Tampons provide a Way to Detect Sewage Leaks

Tampons provide a Way to Detect Sewage Leaks

Researchers have devised a new way to detect sewage leaks. They placed tampons in 16 surface water sewers and retrieved them after 3 days. After this, they tested them under UV light. The research team successfully detected grey water contamination. They also determined a positive and negative result for clean water.

The researchers explained that the natural, untreated cotton in tampons readily absorbs chemical commonly used in toilet paper, laundry detergents and shampoos. Known as optical brighteners, these chemicals enhance whites and brighten colors.

Professor David Lerner who led the study said, “The main difficulty with detecting sewage pollution by searching for optical brighteners is finding cotton that does not already contain these chemicals”. This is the reason why tampons provide a brilliant solution.

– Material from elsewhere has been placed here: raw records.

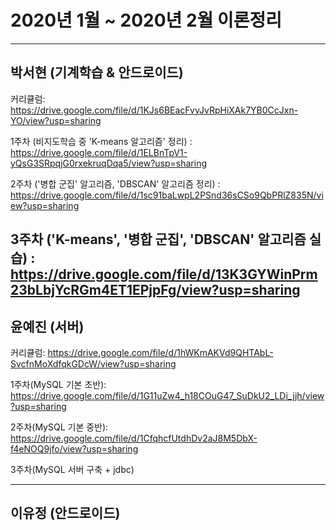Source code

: # 2020년 1월 ~ 2020년 2월 이론정리


---

## 박서현 (기계학습 & 안드로이드)


커리큘럼: https://drive.google.com/file/d/1KJs6BEacFvyJvRpHiXAk7YB0CcJxn-YO/view?usp=sharing

1주차 (비지도학습 중 'K-means 알고리즘' 정리)
: https://drive.google.com/file/d/1ELBnTpV1-yQsG3SRpqjG0rxekruqDqa5/view?usp=sharing

2주차 ('병합 군집' 알고리즘, 'DBSCAN' 알고리즘 정리)
: https://drive.google.com/file/d/1sc91baLwpL2PSnd36sCSo9QbPRlZ835N/view?usp=sharing

3주차 ('K-means', '병합 군집', 'DBSCAN' 알고리즘 실습)
: https://drive.google.com/file/d/13K3GYWinPrm23bLbjYcRGm4ET1EPjpFg/view?usp=sharing
---

## 윤예진 (서버)

커리큘럼: https://drive.google.com/file/d/1hWKmAKVd9QHTAbL-SvcfnMoXdfqkGDcW/view?usp=sharing

1주차(MySQL 기본 초반): https://drive.google.com/file/d/1G11uZw4_h18COuG47_SuDkU2_LDi_jjh/view?usp=sharing

2주차(MySQL 기본 중반): https://drive.google.com/file/d/1CfqhcfUtdhDv2aJ8M5DbX-f4eNOQ9jfo/view?usp=sharing

3주차(MySQL 서버 구축 + jdbc)

---

## 이유정 (안드로이드)


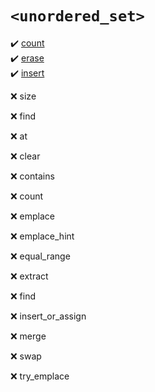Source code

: # `<unordered_set>`
:heavy_check_mark: [count](count.md)  
:heavy_check_mark: [erase](erase.md)  
:heavy_check_mark: [insert](insert.md)  

:x: size

:x: find

:x: at
  
:x: clear
  
:x: contains
  
:x: count
  
:x: emplace
  
:x: emplace_hint
  
:x: equal_range
  
:x: extract
  
:x: find
  
:x: insert_or_assign
  
:x: merge
  
:x: swap
  
:x: try_emplace
  
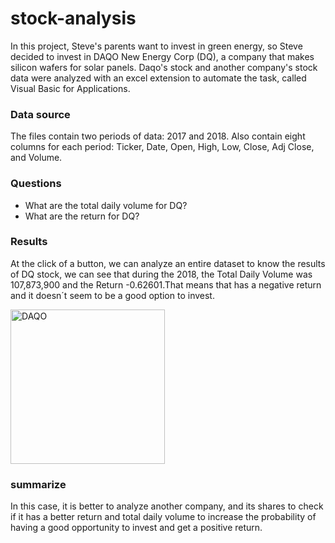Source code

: # stock-analysis
In this project, Steve's parents want to invest in green energy, so Steve decided to invest in DAQO New Energy Corp (DQ), a company that makes silicon wafers for solar panels. Daqo's stock and another company's stock data were analyzed with an excel extension to automate the task, called Visual Basic for Applications.

### Data source
The files contain two periods of data: 2017 and 2018. Also contain eight columns for each period: Ticker, Date, Open, High, Low, Close, Adj Close, and Volume.


### Questions
* What are the total daily volume for DQ?
* What are the return for DQ?

### Results

At the click of a button, we can analyze an entire dataset to know the results of DQ stock, we can see that during the 2018, the Total Daily Volume was
107,873,900 and the Return -0.62601.That means that has a negative return and it doesn´t seem to be a good option to invest.

<img width="247" alt="DAQO" src="https://user-images.githubusercontent.com/96165500/184470268-ed92fea4-ca1e-4986-8544-3f38cd3987f0.png">

### summarize

In this case, it is better to analyze another company, and its shares to check if it has a better return and total daily volume to increase the probability of having a good opportunity to invest and get a positive return.

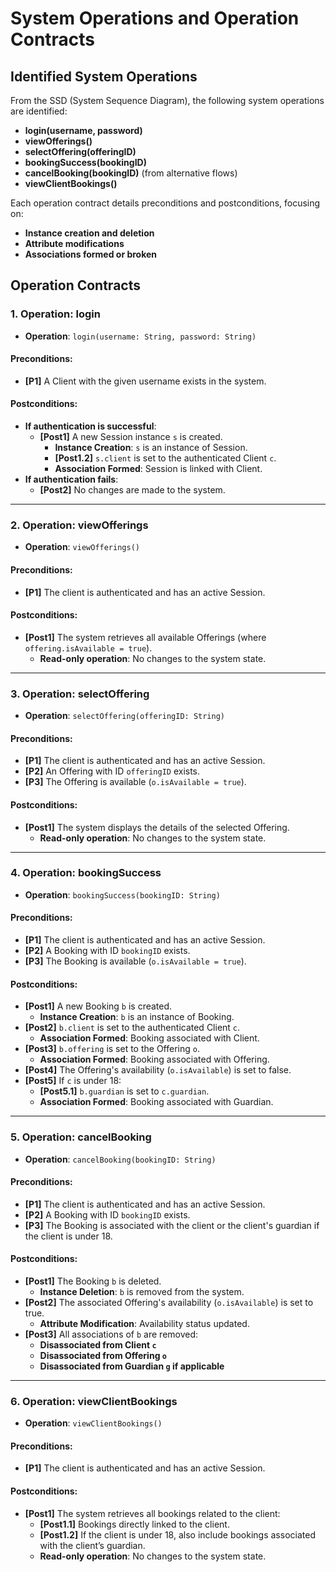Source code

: 
# System Operations and Operation Contracts

## Identified System Operations

From the SSD (System Sequence Diagram), the following system operations are identified:

- **login(username, password)**
- **viewOfferings()**
- **selectOffering(offeringID)**
- **bookingSuccess(bookingID)**
- **cancelBooking(bookingID)** (from alternative flows)
- **viewClientBookings()**

Each operation contract details preconditions and postconditions, focusing on:

- **Instance creation and deletion**
- **Attribute modifications**
- **Associations formed or broken**

## Operation Contracts

### 1. **Operation: login**

- **Operation**: `login(username: String, password: String)`

#### Preconditions:
- **[P1]** A Client with the given username exists in the system.

#### Postconditions:
- **If authentication is successful**:
  - **[Post1]** A new Session instance `s` is created.
    - **Instance Creation**: `s` is an instance of Session.
    - **[Post1.2]** `s.client` is set to the authenticated Client `c`.
    - **Association Formed**: Session is linked with Client.
- **If authentication fails**:
  - **[Post2]** No changes are made to the system.

---

### 2. **Operation: viewOfferings**

- **Operation**: `viewOfferings()`

#### Preconditions:
- **[P1]** The client is authenticated and has an active Session.

#### Postconditions:
- **[Post1]** The system retrieves all available Offerings (where `offering.isAvailable = true`).
  - **Read-only operation**: No changes to the system state.

---

### 3. **Operation: selectOffering**

- **Operation**: `selectOffering(offeringID: String)`

#### Preconditions:
- **[P1]** The client is authenticated and has an active Session.
- **[P2]** An Offering with ID `offeringID` exists.
- **[P3]** The Offering is available (`o.isAvailable = true`).

#### Postconditions:
- **[Post1]** The system displays the details of the selected Offering.
  - **Read-only operation**: No changes to the system state.

---

### 4. **Operation: bookingSuccess**

- **Operation**: `bookingSuccess(bookingID: String)`

#### Preconditions:
- **[P1]** The client is authenticated and has an active Session.
- **[P2]** A Booking with ID `bookingID` exists.
- **[P3]** The Booking is available (`o.isAvailable = true`).

#### Postconditions:
- **[Post1]** A new Booking `b` is created.
  - **Instance Creation**: `b` is an instance of Booking.
- **[Post2]** `b.client` is set to the authenticated Client `c`.
  - **Association Formed**: Booking associated with Client.
- **[Post3]** `b.offering` is set to the Offering `o`.
  - **Association Formed**: Booking associated with Offering.
- **[Post4]** The Offering's availability (`o.isAvailable`) is set to false.
- **[Post5]** If `c` is under 18:
  - **[Post5.1]** `b.guardian` is set to `c.guardian`.
  - **Association Formed**: Booking associated with Guardian.

---

### 5. **Operation: cancelBooking**

- **Operation**: `cancelBooking(bookingID: String)`

#### Preconditions:
- **[P1]** The client is authenticated and has an active Session.
- **[P2]** A Booking with ID `bookingID` exists.
- **[P3]** The Booking is associated with the client or the client's guardian if the client is under 18.

#### Postconditions:
- **[Post1]** The Booking `b` is deleted.
  - **Instance Deletion**: `b` is removed from the system.
- **[Post2]** The associated Offering's availability (`o.isAvailable`) is set to true.
  - **Attribute Modification**: Availability status updated.
- **[Post3]** All associations of `b` are removed:
  - **Disassociated from Client `c`**
  - **Disassociated from Offering `o`**
  - **Disassociated from Guardian `g` if applicable**

---

### 6. **Operation: viewClientBookings**

- **Operation**: `viewClientBookings()`

#### Preconditions:
- **[P1]** The client is authenticated and has an active Session.

#### Postconditions:
- **[Post1]** The system retrieves all bookings related to the client:
  - **[Post1.1]** Bookings directly linked to the client.
  - **[Post1.2]** If the client is under 18, also include bookings associated with the client’s guardian.
  - **Read-only operation**: No changes to the system state.

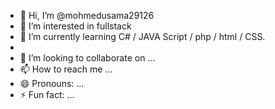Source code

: - 👋 Hi, I’m @mohmedusama29126
- 👀 I’m interested in fullstack
- 🌱 I’m currently learning C# / JAVA Script / php / html / CSS.
- 
- 💞️ I’m looking to collaborate on ...
- 📫 How to reach me ...
- 😄 Pronouns: ...
- ⚡ Fun fact: ...

<!---
mohmedusama29126/mohmedusama29126 is a ✨ special ✨ repository because its `README.md` (this file) appears on your GitHub profile.
You can click the Preview link to take a look at your changes.
--->
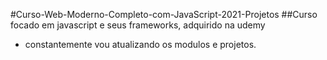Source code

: #Curso-Web-Moderno-Completo-com-JavaScript-2021-Projetos
##Curso focado em javascript e seus frameworks, adquirido na udemy
- constantemente vou atualizando os modulos e projetos.
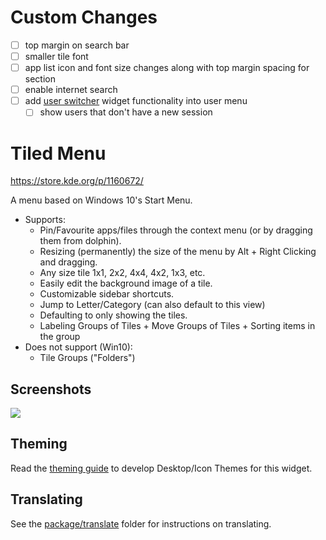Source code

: # Custom Changes
* [ ] top margin on search bar
* [ ] smaller tile font
* [ ] app list icon and font size changes along with top margin spacing for section
* [ ] enable internet search
* [ ] add [user switcher](https://github.com/KDE/kdeplasma-addons/tree/master/applets/userswitcher) widget functionality into user menu
    * [ ] show users that don't have a new session

# Tiled Menu

https://store.kde.org/p/1160672/

A menu based on Windows 10's Start Menu.

* Supports:
    * Pin/Favourite apps/files through the context menu (or by dragging them from dolphin).
    * Resizing (permanently) the size of the menu by Alt + Right Clicking and dragging.
    * Any size tile 1x1, 2x2, 4x4, 4x2, 1x3, etc.
    * Easily edit the background image of a tile.
    * Customizable sidebar shortcuts.
    * Jump to Letter/Category (can also default to this view)
    * Defaulting to only showing the tiles.
    * Labeling Groups of Tiles + Move Groups of Tiles + Sorting items in the group
* Does not support (Win10):
    * Tile Groups ("Folders")

## Screenshots

![](https://i.imgur.com/rf6dI9Q.png)

## Theming

Read the [theming guide](Theming.md) to develop Desktop/Icon Themes for this widget.

## Translating

See the [package/translate](package/translate) folder for instructions on translating.
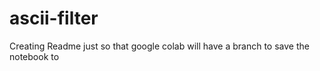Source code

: # ascii-filter
Creating Readme just so that google colab will have a branch to save the notebook to

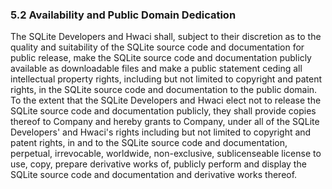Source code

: ### 5\.2 Availability and Public Domain Dedication


The SQLite Developers and Hwaci shall, 
subject to their discretion as to the quality
and suitability of the SQLite source code and documentation
for public release, make 
the SQLite source code and documentation
publicly available as downloadable files
and make a public statement ceding all intellectual 
property rights, including but not limited to copyright
and patent rights, in the SQLite source code and documentation
to the public domain. 
To the extent that the SQLite Developers and Hwaci 
elect not to release the SQLite
source code and documentation
publicly, they shall provide copies thereof to 
Company and hereby grants to Company, under all of the 
SQLite Developers' and Hwaci's 
rights
including but not limited to copyright and patent rights,
in and to the SQLite source code and documentation, 
perpetual, irrevocable, 
worldwide, non\-exclusive, sublicenseable license to use, 
copy, prepare derivative works of, publicly perform and 
display the SQLite source code and documentation 
and derivative works thereof.


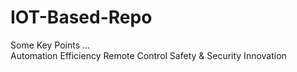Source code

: # IOT-Based-Repo
Some Key Points ...
<br>
 Automation
 Efficiency
 Remote Control
 Safety & Security
 Innovation
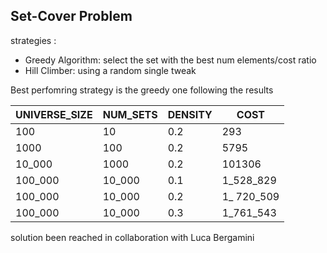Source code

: 
## Set-Cover Problem

strategies :
 - Greedy Algorithm: select the set with the best num elements/cost ratio
 - Hill Climber: using a random single tweak 

Best perfomring strategy is the greedy one following the results

| UNIVERSE_SIZE | NUM_SETS | DENSITY  |  COST  |
|---------------|----------|----------|--------|
| 100 | 10 |0.2 | 293 |
| 1000 | 100 | 0.2 |  5795 | 
| 10_000 | 1000 | 0.2 | 101306 | 
| 100_000 | 10_000 | 0.1 | 1_528_829 | 
| 100_000 | 10_000 | 0.2 |  1_ 720_509  |  
| 100_000 | 10_000 | 0.3 | 1_761_543 |

solution been reached in collaboration with Luca Bergamini
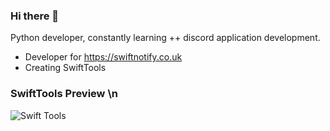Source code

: ### Hi there 👋
Python developer, constantly learning ++ discord application development.

 - Developer for https://swiftnotify.co.uk
 - Creating SwiftTools

### SwiftTools Preview \n
![Swift Tools](https://i.imgur.com/d6PaBAb.png)

<!--
**CXSNKRS/cxsnkrs** is a ✨ _special_ ✨ repository because its `README.md` (this file) appears on your GitHub profile.

Here are some ideas to get you started:

- 🔭 I’m currently working on ...
- 🌱 I’m currently learning ...
- 👯 I’m looking to collaborate on ...
- 🤔 I’m looking for help with ...
- 💬 Ask me about ...
- 📫 How to reach me: ...
- 😄 Pronouns: ...
- ⚡ Fun fact: ...
-->
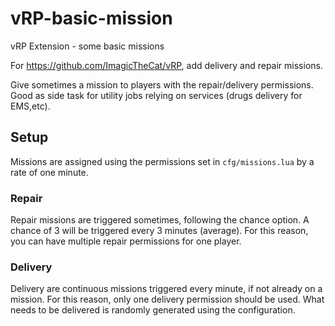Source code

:# vRP-basic-mission
vRP Extension - some basic missions

For https://github.com/ImagicTheCat/vRP, add delivery and repair missions.

Give sometimes a mission to players with the repair/delivery permissions. Good as side task for utility jobs relying on services (drugs delivery for EMS,etc).

## Setup

Missions are assigned using the permissions set in `cfg/missions.lua` by a rate of one minute.

### Repair

Repair missions are triggered sometimes, following the chance option. A chance of 3 will be triggered every 3 minutes (average). For this reason, you can have multiple repair permissions for one player.

### Delivery

Delivery are continuous missions triggered every minute, if not already on a mission. For this reason, only one delivery permission should be used. 
What needs to be delivered is randomly generated using the configuration.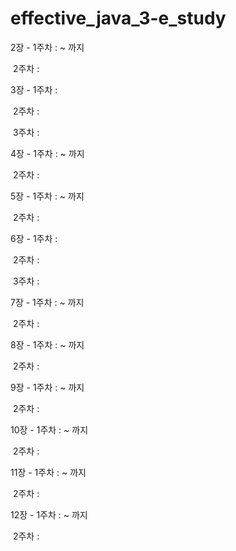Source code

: # effective_java_3-e_study





2장 - 1주차 : ~ 까지

​        2주차 :

3장 - 1주차 :

​        2주차 :

​        3주차 :

4장 - 1주차 : ~ 까지

​        2주차 :

5장 - 1주차 : ~ 까지

​        2주차 :

6장 - 1주차 :

​        2주차 :

​        3주차 :

7장 - 1주차 : ~ 까지

​        2주차 :

8장 - 1주차 : ~ 까지

​        2주차 :

9장 - 1주차 : ~ 까지

​        2주차 :

10장 - 1주차 : ~ 까지

​          2주차 :

11장 - 1주차 : ~ 까지

​          2주차 :

12장 - 1주차 : ~ 까지

​          2주차 :
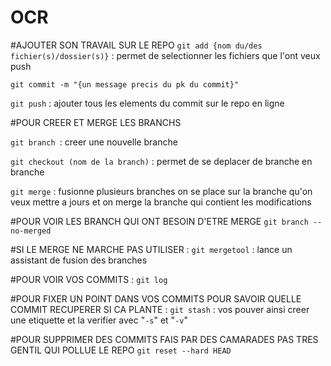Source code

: # OCR

#AJOUTER SON TRAVAIL SUR LE REPO
``git add {nom du/des fichier(s)/dossier(s)}`` : permet de selectionner les fichiers que l'ont veux push

``git commit -m "{un message precis du pk du commit}"``

``git push`` : ajouter tous les elements du commit sur le repo en ligne


#POUR CREER ET MERGE LES BRANCHS

``git branch ``: creer une nouvelle branche

``git checkout (nom de la branch)`` : permet de se deplacer de branche en branche

``git merge`` : fusionne plusieurs branches on se place sur la branche qu'on veux mettre a jours
    et on merge la branche qui contient les modifications


#POUR VOIR LES BRANCH QUI ONT BESOIN D'ETRE MERGE
``git branch --no-merged``


#SI LE MERGE NE MARCHE PAS UTILISER :
``git mergetool`` : lance un assistant de fusion des branches


#POUR VOIR VOS COMMITS :
``git log``


#POUR FIXER UN POINT DANS VOS COMMITS POUR SAVOIR QUELLE COMMIT RECUPERER SI CA PLANTE :
``git stash`` : vos pouver ainsi creer une etiquette et la verifier avec "`-s`" et "`-v`"


#POUR SUPPRIMER DES COMMITS FAIS PAR DES CAMARADES PAS TRES GENTIL QUI POLLUE LE REPO
``git reset --hard HEAD``
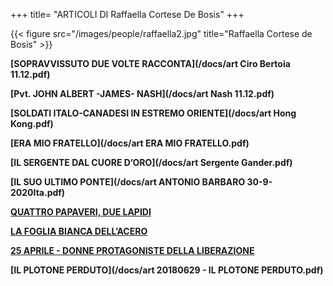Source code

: +++
title= "ARTICOLI DI Raffaella Cortese De Bosis"
+++


{{< figure src="/images/people/raffaella2.jpg" title="Raffaella Cortese de Bosis" >}}




**[SOPRAVVISSUTO DUE VOLTE RACCONTA](/docs/art Ciro Bertoia 11.12.pdf)**


**[Pvt. JOHN ALBERT -JAMES- NASH](/docs/art Nash 11.12.pdf)**


**[SOLDATI ITALO-CANADESI IN ESTREMO ORIENTE](/docs/art Hong Kong.pdf)**


**[ERA MIO FRATELLO](/docs/art ERA MIO FRATELLO.pdf)**


**[IL SERGENTE DAL CUORE D’ORO](/docs/art Sergente Gander.pdf)**


**[IL SUO ULTIMO PONTE](/docs/art ANTONIO BARBARO 30-9-2020Ita.pdf)**


**[QUATTRO PAPAVERI, DUE LAPIDI](/research/ingram_mclean/)**


**[LA FOGLIA BIANCA DELL’ACERO](/research/brade_hope/)**


**[25 APRILE - DONNE PROTAGONISTE DELLA LIBERAZIONE](/history/donne25apr/)**


**[IL PLOTONE PERDUTO](/docs/art 20180629 - IL PLOTONE PERDUTO.pdf)**








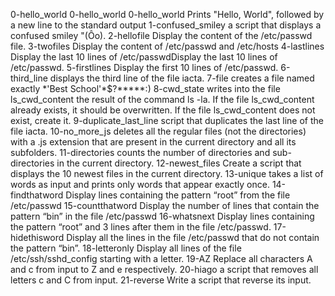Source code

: 0-hello_world
0-hello_world
0-hello_world   Prints "Hello, World", followed by a new line to the standard output
1-confused_smiley   a script that displays a confused smiley "(Ôo).
2-hellofile  Display the content of the /etc/passwd file.
3-twofiles   Display the content of /etc/passwd and /etc/hosts
4-lastlines  Display the last 10 lines of /etc/passwdDisplay the last 10 lines of /etc/passwd.
5-firstlines   Display the first 10 lines of /etc/passwd.
6-third_line  displays the third line of the file iacta.
 7-file     creates a file named exactly \*\'Best School\'\*$\?\*\*\*\*\*:)
8-cwd_state   writes into the file ls_cwd_content the result of the command ls -la. If the file ls_cwd_content already exists, it should be overwritten. If the file ls_cwd_content does not exist, create it. 
9-duplicate_last_line    script that duplicates the last line of the file iacta.
10-no_more_js    deletes all the regular files (not the directories) with a .js extension that are present in the current directory and all its subfolders.
11-directories    counts the number of directories and sub-directories in the current directory.
12-newest_files    Create a script that displays the 10 newest files in the current directory.
13-unique    takes a list of words as input and prints only words that appear exactly once.
14-findthatword   Display lines containing the pattern “root” from the file /etc/passwd 
15-countthatword    Display the number of lines that contain the pattern “bin” in the file /etc/passwd 
16-whatsnext   Display lines containing the pattern “root” and 3 lines after them in the file /etc/passwd. 
17-hidethisword    Display all the lines in the file /etc/passwd that do not contain the pattern “bin”. 
18-letteronly  Display all lines of the file /etc/ssh/sshd_config starting with a letter. 
19-AZ   Replace all characters A and c from input to Z and e respectively.
20-hiago    a script that removes all letters c and C from input.
21-reverse    Write a script that reverse its input.
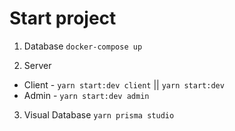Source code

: # Start project

1. Database
   `docker-compose up`

2. Server

- Client - `yarn start:dev client` || `yarn start:dev`
- Admin - `yarn start:dev admin`

3. Visual Database
   `yarn prisma studio`

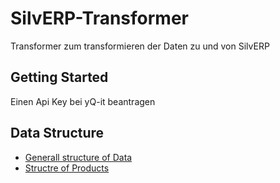 # SilvERP-Transformer

Transformer zum transformieren der Daten zu und von SilvERP

## Getting Started

Einen Api Key bei yQ-it beantragen

## Data Structure

* [Generall structure of Data](https://github.com/openintegrationhub/Data-and-Domain-Models)
* [Structre of Products](https://github.com/openintegrationhub/Data-and-Domain-Models/tree/master/MasterDataModels/Products)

The new method is cheap and works effectively.

The researchers dipped a tampon into a solution containing 0.01ml of detergent per liter of water. After five seconds, they found that the optical brighteners were easy to identify and remained visible for the next 30 days.

The researchers then suspended tampons for three days in sixteen surface water outlets running into streams and rivers in Sheffield. They then tested them under UV light and found that the tampons glowed and confirmed the presence of optical brighteners, and therefore sewage pollution.